Actually it's quite common for email providers to support TLS transfers today. And the reason I think that's true is that one isn't required to purchase a CA-signed certificate to get that working. If we all had to purchase a CA-signed certificate, I think it would become more rare to see TLS transfers to/from privately-held servers.

If you look at the mail headers for email you receive, you're likely to find "smtps" or "esmtps" in the Received: lines which indicates that it was sent via a TLS transfer. Most mailing list traffic is often done without TLS, though there are exceptions -- Debian's mailing lists still use TLS transfers, which is good.

Comment Re:Wow, that made it seem 10 times worse, thanks! (Score 1) 144

So tell me, why cant we have the parts we know are insecure issue a log each time they are run?

I understand what you're trying to get at; you'd like to have a log of the failure. However unfortunately that wouldn't tell you what you needed to know in this case; if you did have logging on this, the result you'd get would be "client authenticated" even though it was possible that the authentication actually didn't succeed. :-(

The unfortunate truth is that software bugs happen, and bugs that report success are harder to find than bugs that cause a failure.

Comment Re:If GNUTls is unneeded, then create a NO-OP libr (Score 1) 144

There are several places in which GnuTLS is used for encryption but not authentication such as MTA (email) transfers over TLS (at least most of the time).

Huh? Even for SSMTP, certificates can -- and must! -- be checked.

I think you mean ESMTPS. And no, usually TLS certificates are not checked by default (they can be, optionally); many TLS certificates used for ESMTPS are not signed by a CA, so there's nothing to check them against. There's also a new DANE protocol where domains that are using DNSSEC can specify TLS certificate details for mail in the DNS record for the domain, but this is currently not popular (supposedly only about 20 domains are using it). Other issues with this are that a number of DNS servers haven't implemented DNSSEC, and a number of MTAs haven't implemented the DANE protocol either.

And we don't want the situation where mail domains have to have thier TLS certificate signed by a CA, because that gets back into the mess of "which CAs are trustworthy" for mail purposes, paying fees for SSL certificate signatures, and so on. It's better to at least have encrypted email transfers than to only allow encrypted transfers from authenticated senders.

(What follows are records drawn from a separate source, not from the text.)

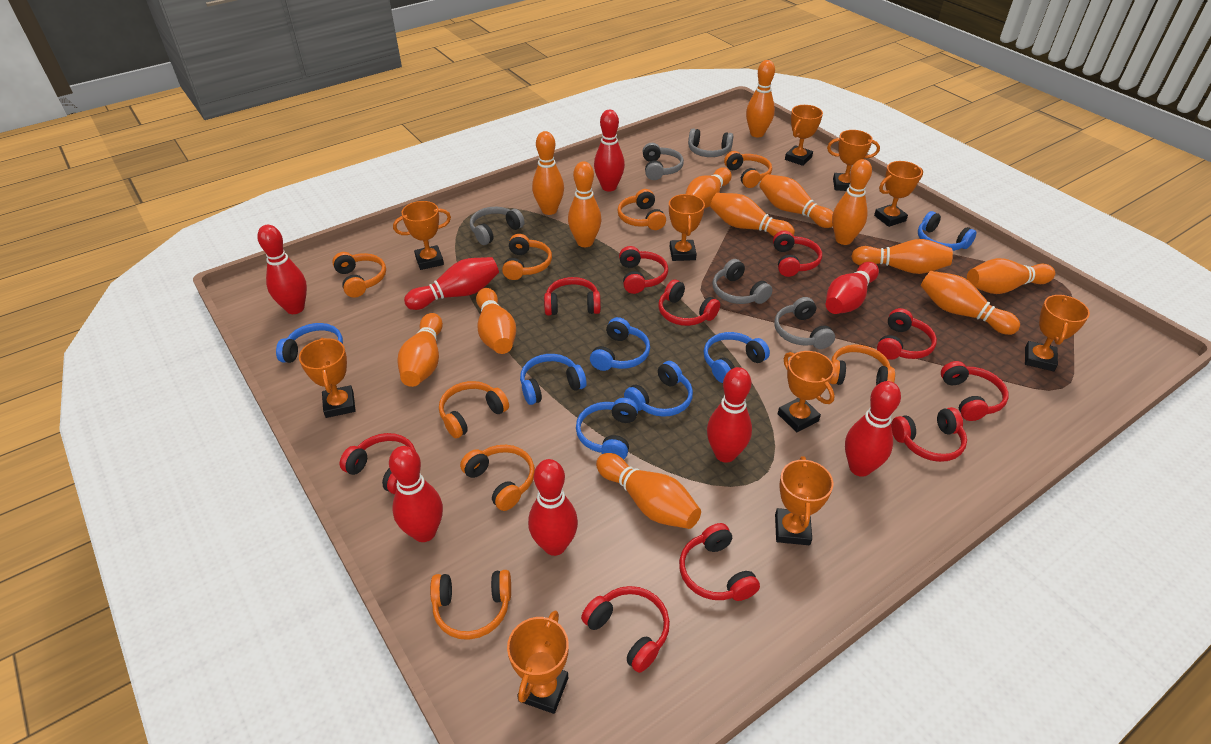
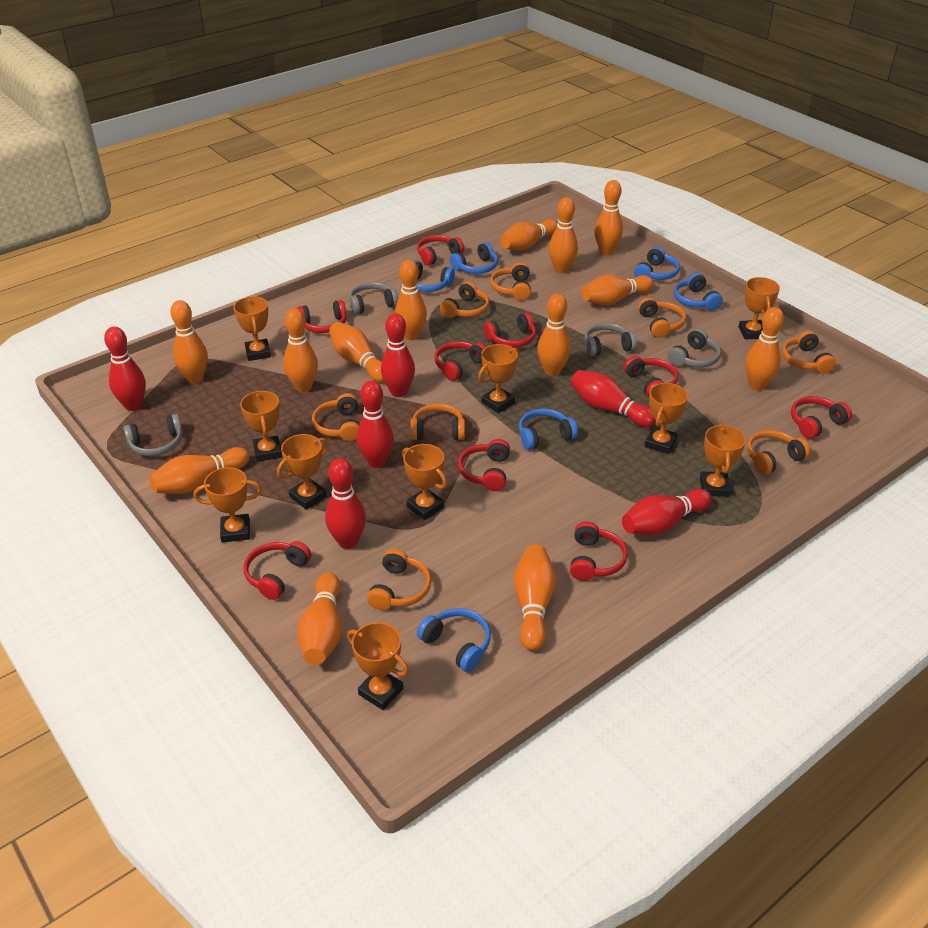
blue headphones: [276,323,343,363] [520,354,586,405] [576,398,638,460] [590,317,650,371] [624,361,693,417] [704,332,770,383] [918,211,977,251] = 7 -> [414,261,455,292] [417,608,491,672] [450,242,498,274] [519,409,578,450] [634,247,680,280] [674,273,723,311] = 6
grey headphones: [470,207,525,245] [643,143,684,180] [688,129,733,157] [713,259,773,304] [774,297,835,349] = 5 -> [123,414,183,456] [349,282,398,314] [584,323,637,357] [667,329,721,368] = 4
red bowling pin: [257,225,307,314] [389,446,443,542] [404,257,499,310] [528,459,578,556] [594,110,625,192] [707,367,752,463] [826,262,879,314] [845,381,901,477] = 8 -> [104,326,146,411] [325,458,366,549] [357,381,394,468] [381,313,415,397] [571,370,656,427] [622,489,712,535] = 6
red headphones: [340,433,416,494] [544,277,601,315] [581,586,670,673] [619,246,668,294] [659,279,720,326] [679,523,760,601] [773,231,822,277] [877,308,937,360] [891,407,967,462] [941,361,1009,421] = 10 -> [243,541,311,600] [297,300,346,333] [417,235,464,266] [434,341,486,381] [458,439,510,491] [484,312,536,348] [570,521,628,581] [624,356,678,397] [791,396,852,439] = 9

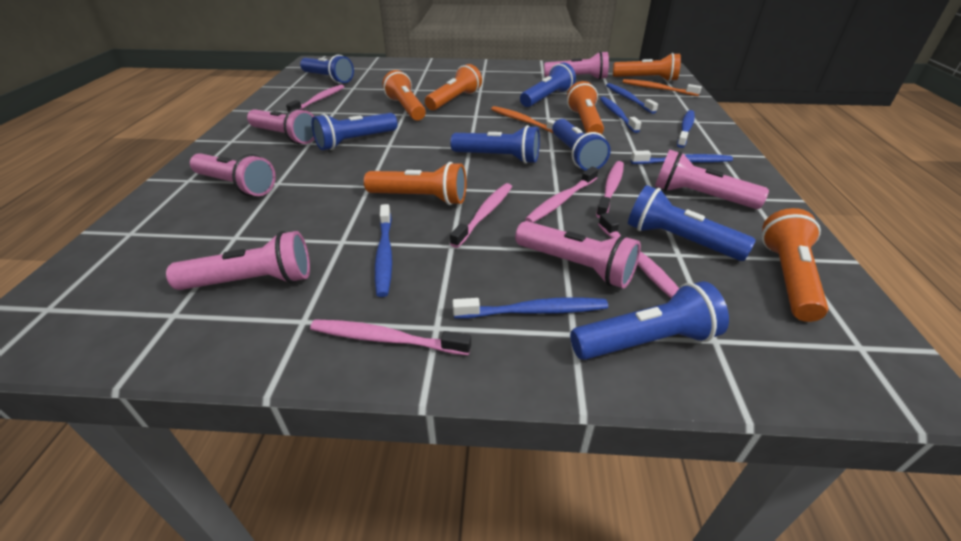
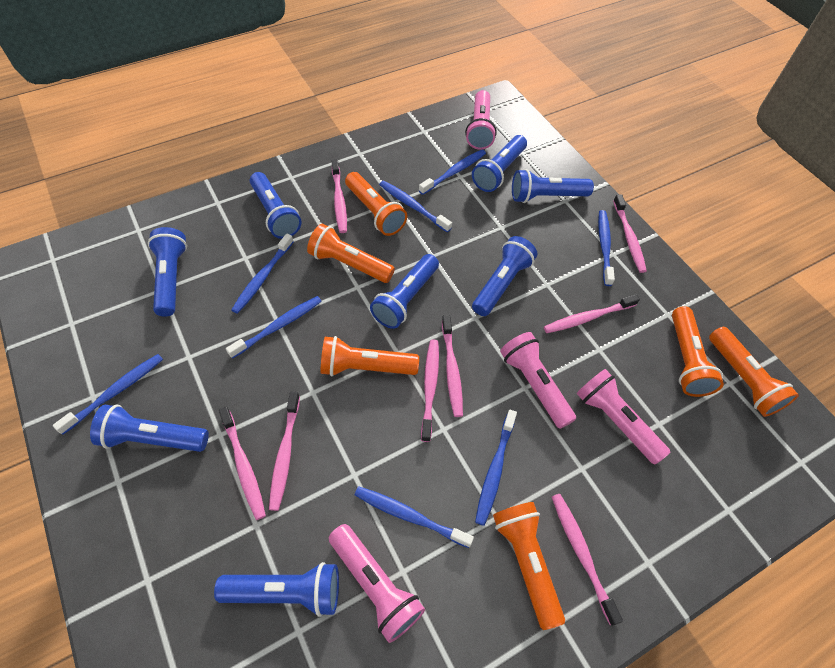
blue flashlight: [300,55,354,84] [312,113,398,150] [450,125,540,164] [520,63,576,107] [552,119,611,171] [570,281,729,360] [628,185,756,261] = 7 -> [90,405,209,452] [148,227,187,316] [214,562,339,617] [250,172,302,239] [370,254,439,329] [472,135,527,192] [472,236,538,316] [512,169,594,203] = 8
blue toothbrush: [375,204,392,297] [452,298,608,318] [600,97,641,133] [606,83,658,114] [631,151,733,164] [677,110,695,148] = 6 -> [53,354,163,435] [226,296,322,359] [231,233,294,314] [355,487,474,548] [379,180,452,232] [419,150,486,195] [475,410,517,526] [598,210,615,286] = 8
orange toothbrush: [491,106,556,133] [622,79,702,96] = 2 -> none = 0
pink flashlight: [166,231,310,290] [190,153,276,196] [247,108,314,144] [515,221,641,288] [544,51,609,80] [655,150,769,209] = 6 -> [329,524,425,643] [465,90,497,150] [500,332,576,429] [576,369,670,465] = 4
pink toothbrush: [286,85,344,112] [310,319,471,355] [450,183,512,248] [525,167,598,223] [596,161,624,218] [598,213,679,298] = 6 -> [219,407,266,520] [269,392,300,511] [331,159,347,233] [421,340,439,442] [442,315,463,417] [544,294,640,333] [552,494,623,625] [613,194,647,273] = 8

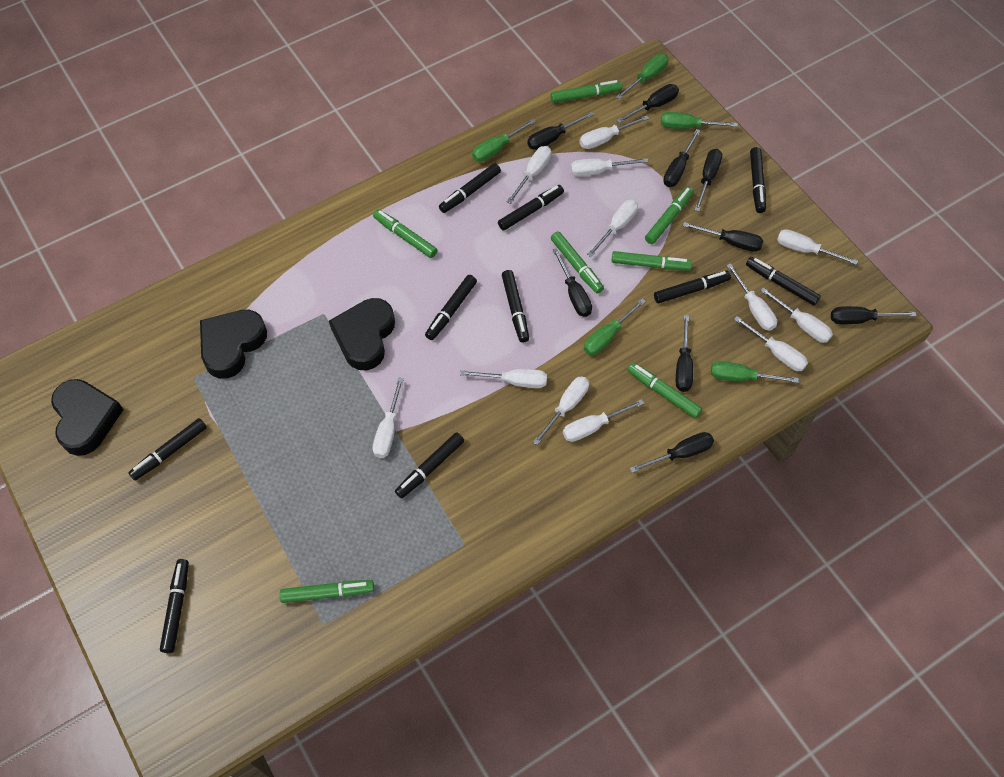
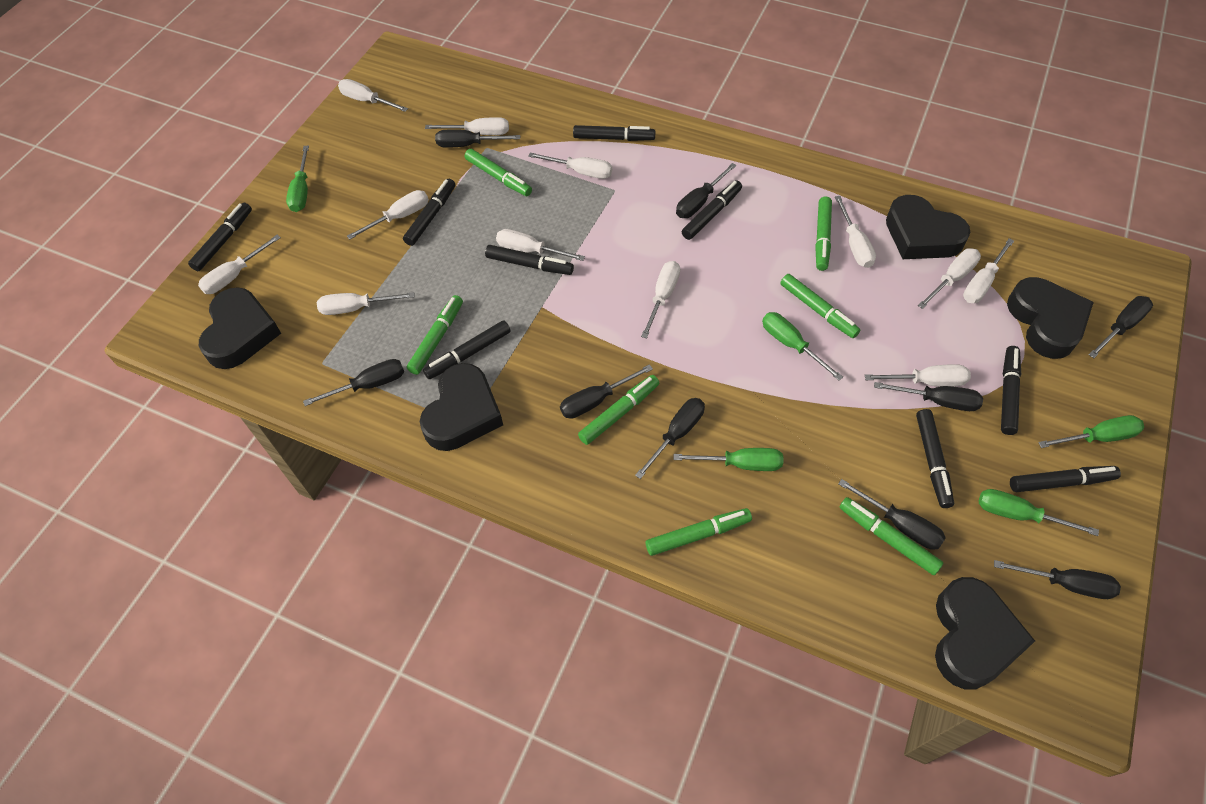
black heart: [51,379,124,456] [200,310,267,379] [329,298,395,371] = 3 -> [199,287,281,369] [420,363,503,451] [886,195,970,259] [935,577,1035,689] [1007,277,1094,359] = 5
black marker: [128,418,207,480] [160,559,189,653] [395,432,464,499] [425,275,477,340] [439,163,501,213] [498,185,564,231] [502,270,529,343] [654,271,731,303] [746,257,821,305] [750,147,766,213] = 10 -> [188,203,252,271] [403,179,455,246] [423,320,511,379] [485,245,574,275] [573,125,656,141] [682,180,742,240] [916,409,954,508] [1001,346,1021,435] [1010,466,1121,492] = 9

Comment Re:If GNUTls is unneeded, then create a NO-OP libr (Score 5, Informative) 144

Create a library with that name that does nothing, or logs errors for any entry points. Why is something being shipped that is insecure. I understand that the builds have to be changed. But the library could be replaced with a skeleton right now, can't it?
And maybe we would see that its not quite as in-active as people think.

There are two distinct part of SSL/TLS; encryption and authentication. In this case it's only the authentication portion that has an issue, not the encryption portion. There are several places in which GnuTLS is used for encryption but not authentication such as MTA (email) transfers over TLS (at least most of the time).

As for why GnuTLS exists, AFAIK it's mainly because of licensing issues -- compiling a GPLv2+ program against OpenSSL gets into licensing troubles, so there needed to be a GPL compatible alternative.

Comment Re:Old news (Score 2) 144

Most Linux distributions use OpenSSL for TLS. Even if a program links to GnuTLS, it may not use GnuTLS for certificate validation, and if it doesn't, then it's not affected by this bug (one example is Google Chrome). It's not like iOS where everything is required (by App Store rules) to use SecureTransport.

Another (non-issue) example is MTA (email) transfers; typically on Linux systems MTAs such as Exim use GnuTLS for TLS transfers, but purposely don't do certificate verification (but can be specifically configured to do so).

This is still a serious security issue for anything that does use GnuTLS for certificate verification of course, but off the top of my head I don't have a specific example of where this is done on the Linux platform. [There probably is an example to be found somewhere though.]